## DATA SUPPLIED
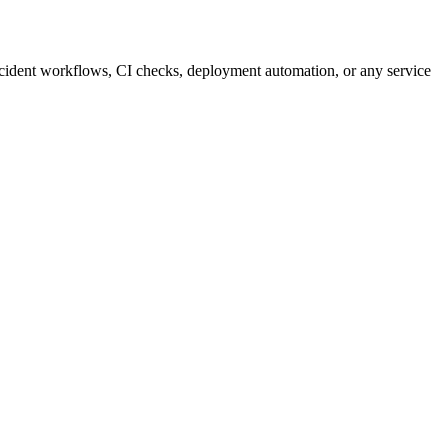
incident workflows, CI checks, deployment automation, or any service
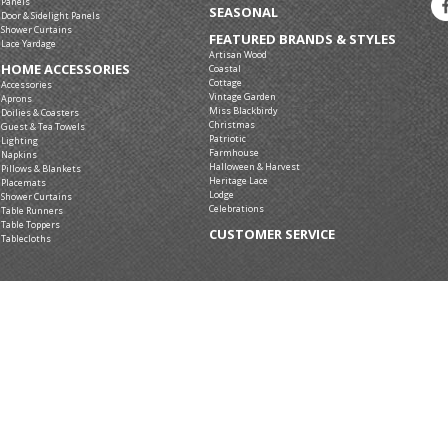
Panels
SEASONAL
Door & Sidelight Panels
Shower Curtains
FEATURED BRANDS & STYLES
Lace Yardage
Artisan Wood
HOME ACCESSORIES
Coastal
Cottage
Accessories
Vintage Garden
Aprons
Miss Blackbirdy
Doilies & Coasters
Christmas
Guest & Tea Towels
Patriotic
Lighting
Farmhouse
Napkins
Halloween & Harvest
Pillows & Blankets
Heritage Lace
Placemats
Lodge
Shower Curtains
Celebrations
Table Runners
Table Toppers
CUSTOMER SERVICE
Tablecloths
...
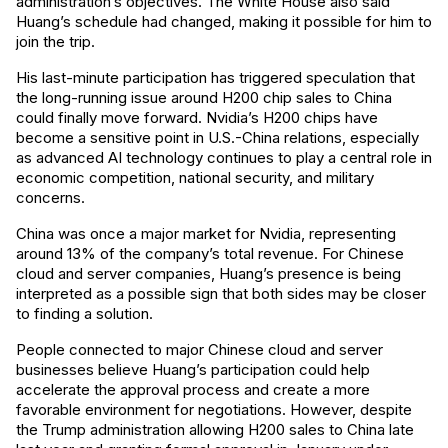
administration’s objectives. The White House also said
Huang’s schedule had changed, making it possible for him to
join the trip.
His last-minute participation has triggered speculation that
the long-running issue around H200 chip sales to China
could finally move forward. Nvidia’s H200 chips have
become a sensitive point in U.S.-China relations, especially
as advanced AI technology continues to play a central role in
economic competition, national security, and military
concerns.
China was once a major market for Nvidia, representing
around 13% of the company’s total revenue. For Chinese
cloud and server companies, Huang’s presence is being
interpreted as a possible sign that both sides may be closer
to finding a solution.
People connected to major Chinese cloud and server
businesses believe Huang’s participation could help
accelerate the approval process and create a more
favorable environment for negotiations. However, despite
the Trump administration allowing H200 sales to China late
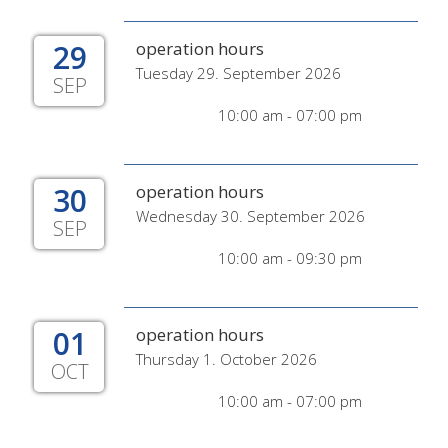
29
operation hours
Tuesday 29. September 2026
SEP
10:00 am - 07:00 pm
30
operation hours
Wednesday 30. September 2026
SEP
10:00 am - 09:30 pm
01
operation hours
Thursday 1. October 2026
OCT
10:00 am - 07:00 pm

## PROBLEM
Exact copy, no pictures. Write out the lines in the entries above, starting with the line with "incident workflows, CI" and going on through the line with "Tablecloths", keeping both.

## THE ANSWER
incident workflows, CI checks, deployment automation, or any service
Panels
SEASONAL
Door & Sidelight Panels
Shower Curtains
FEATURED BRANDS & STYLES
Lace Yardage
Artisan Wood
HOME ACCESSORIES
Coastal
Cottage
Accessories
Vintage Garden
Aprons
Miss Blackbirdy
Doilies & Coasters
Christmas
Guest & Tea Towels
Patriotic
Lighting
Farmhouse
Napkins
Halloween & Harvest
Pillows & Blankets
Heritage Lace
Placemats
Lodge
Shower Curtains
Celebrations
Table Runners
Table Toppers
CUSTOMER SERVICE
Tablecloths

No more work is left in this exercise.